→ How to complete this task: An exact transcription of each entry below is required, without any pictures.
··· Given records
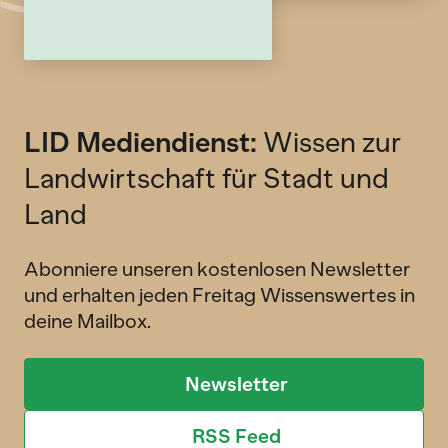
LID Mediendienst:
Wissen zur
Landwirtschaft für Stadt und
Land
Abonniere unseren kostenlosen Newsletter
und erhalten jeden Freitag Wissenswertes in
deine Mailbox.
Newsletter
RSS Feed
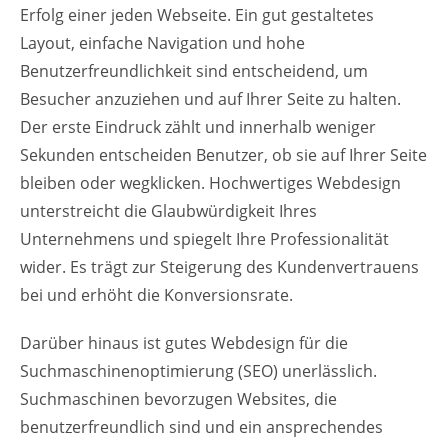
Erfolg einer jeden Webseite. Ein gut gestaltetes
Layout, einfache Navigation und hohe
Benutzerfreundlichkeit sind entscheidend, um
Besucher anzuziehen und auf Ihrer Seite zu halten.
Der erste Eindruck zählt und innerhalb weniger
Sekunden entscheiden Benutzer, ob sie auf Ihrer Seite
bleiben oder wegklicken. Hochwertiges Webdesign
unterstreicht die Glaubwürdigkeit Ihres
Unternehmens und spiegelt Ihre Professionalität
wider. Es trägt zur Steigerung des Kundenvertrauens
bei und erhöht die Konversionsrate.
Darüber hinaus ist gutes Webdesign für die
Suchmaschinenoptimierung (SEO) unerlässlich.
Suchmaschinen bevorzugen Websites, die
benutzerfreundlich sind und ein ansprechendes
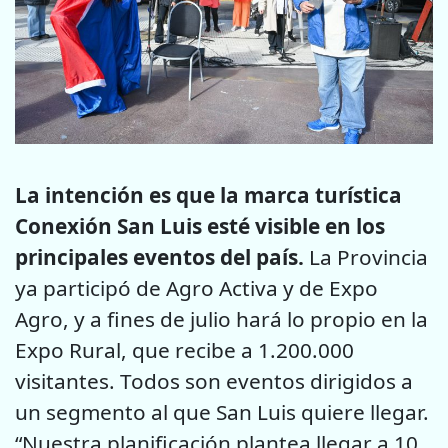
La intención es que la marca turística
Conexión San Luis esté visible en los
principales eventos del país.
La Provincia
ya participó de Agro Activa y de Expo
Agro, y a fines de julio hará lo propio en la
Expo Rural, que recibe a 1.200.000
visitantes. Todos son eventos dirigidos a
un segmento al que San Luis quiere llegar.
“Nuestra planificación plantea llegar a 10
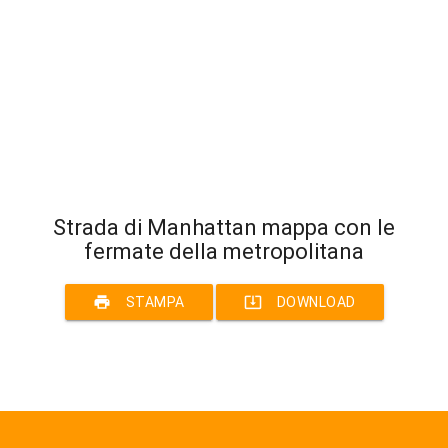
Strada di Manhattan mappa con le
fermate della metropolitana
print
system_update_alt
STAMPA
DOWNLOAD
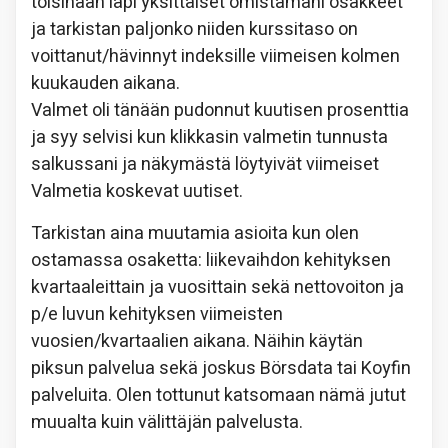
toisinaan läpi yksittäiset omistamani osakkeet
ja tarkistan paljonko niiden kurssitaso on
voittanut/hävinnyt indeksille viimeisen kolmen
kuukauden aikana.
Valmet oli tänään pudonnut kuutisen prosenttia
ja syy selvisi kun klikkasin valmetin tunnusta
salkussani ja näkymästä löytyivät viimeiset
Valmetia koskevat uutiset.
Tarkistan aina muutamia asioita kun olen
ostamassa osaketta: liikevaihdon kehityksen
kvartaaleittain ja vuosittain sekä nettovoiton ja
p/e luvun kehityksen viimeisten
vuosien/kvartaalien aikana. Näihin käytän
piksun palvelua sekä joskus Börsdata tai Koyfin
palveluita. Olen tottunut katsomaan nämä jutut
muualta kuin välittäjän palvelusta.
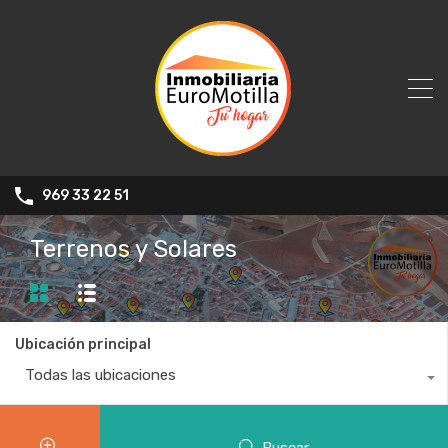
969 33 22 51
Terrenos y Solares
Ubicación principal
Todas las ubicaciones
Buscar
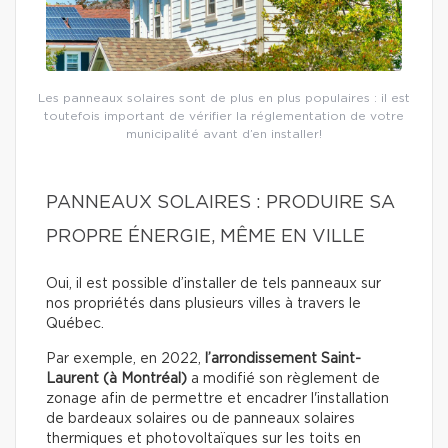
Les panneaux solaires sont de plus en plus populaires : il est
toutefois important de vérifier la réglementation de votre
municipalité avant d’en installer!
PANNEAUX SOLAIRES : PRODUIRE SA
PROPRE ÉNERGIE, MÊME EN VILLE
Oui, il est possible d’installer de tels panneaux sur
nos propriétés dans plusieurs villes à travers le
Québec.
Par exemple, en 2022,
l’arrondissement Saint-
Laurent (à Montréal)
a modifié son règlement de
zonage afin de permettre et encadrer l'installation
de bardeaux solaires ou de panneaux solaires
thermiques et photovoltaïques sur les toits en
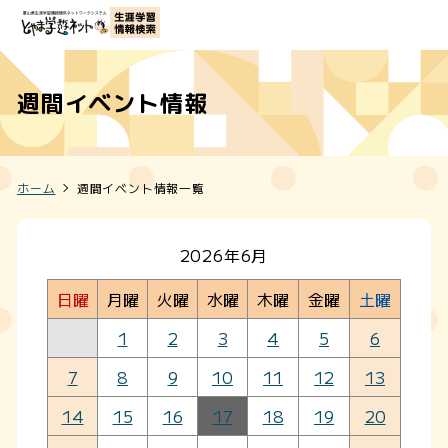
週間イベント情報
ホーム
週間イベント情報一覧
2026年6月
日曜
月曜
火曜
水曜
木曜
金曜
土曜
1
2
3
4
5
6
7
8
9
10
11
12
13
14
15
16
17
18
19
20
······
→ Response to this task:
LID Mediendienst:
Wissen zur
Landwirtschaft für Stadt und
Land
Abonniere unseren kostenlosen Newsletter
und erhalten jeden Freitag Wissenswertes in
deine Mailbox.
Newsletter
RSS Feed
Erfolg einer jeden Webseite. Ein gut gestaltetes
Layout, einfache Navigation und hohe
Benutzerfreundlichkeit sind entscheidend, um
Besucher anzuziehen und auf Ihrer Seite zu halten.
Der erste Eindruck zählt und innerhalb weniger
Sekunden entscheiden Benutzer, ob sie auf Ihrer Seite
bleiben oder wegklicken. Hochwertiges Webdesign
unterstreicht die Glaubwürdigkeit Ihres
Unternehmens und spiegelt Ihre Professionalität
wider. Es trägt zur Steigerung des Kundenvertrauens
bei und erhöht die Konversionsrate.
Darüber hinaus ist gutes Webdesign für die
Suchmaschinenoptimierung (SEO) unerlässlich.
Suchmaschinen bevorzugen Websites, die
benutzerfreundlich sind und ein ansprechendes
La intención es que la marca turística
Conexión San Luis esté visible en los
principales eventos del país.
La Provincia
ya participó de Agro Activa y de Expo
Agro, y a fines de julio hará lo propio en la
Expo Rural, que recibe a 1.200.000
visitantes. Todos son eventos dirigidos a
un segmento al que San Luis quiere llegar.
“Nuestra planificación plantea llegar a 10
Strada di Manhattan mappa con le
fermate della metropolitana
print
system_update_alt
STAMPA
DOWNLOAD
toisinaan läpi yksittäiset omistamani osakkeet
ja tarkistan paljonko niiden kurssitaso on
voittanut/hävinnyt indeksille viimeisen kolmen
kuukauden aikana.
Valmet oli tänään pudonnut kuutisen prosenttia
ja syy selvisi kun klikkasin valmetin tunnusta
salkussani ja näkymästä löytyivät viimeiset
Valmetia koskevat uutiset.
Tarkistan aina muutamia asioita kun olen
ostamassa osaketta: liikevaihdon kehityksen
kvartaaleittain ja vuosittain sekä nettovoiton ja
p/e luvun kehityksen viimeisten
vuosien/kvartaalien aikana. Näihin käytän
piksun palvelua sekä joskus Börsdata tai Koyfin
palveluita. Olen tottunut katsomaan nämä jutut
muualta kuin välittäjän palvelusta.
969 33 22 51
Terrenos y Solares
Ubicación principal
Todas las ubicaciones
Buscar
Les panneaux solaires sont de plus en plus populaires : il est
toutefois important de vérifier la réglementation de votre
municipalité avant d’en installer!
PANNEAUX SOLAIRES : PRODUIRE SA
PROPRE ÉNERGIE, MÊME EN VILLE
Oui, il est possible d’installer de tels panneaux sur
nos propriétés dans plusieurs villes à travers le
Québec.
Par exemple, en 2022,
l’arrondissement Saint-
Laurent (à Montréal)
a modifié son règlement de
zonage afin de permettre et encadrer l'installation
de bardeaux solaires ou de panneaux solaires
thermiques et photovoltaïques sur les toits en
週間イベント情報
ホーム
週間イベント情報一覧
2026年6月
日曜
月曜
火曜
水曜
木曜
金曜
土曜
1
2
3
4
5
6
7
8
9
10
11
12
13
14
15
16
17
18
19
20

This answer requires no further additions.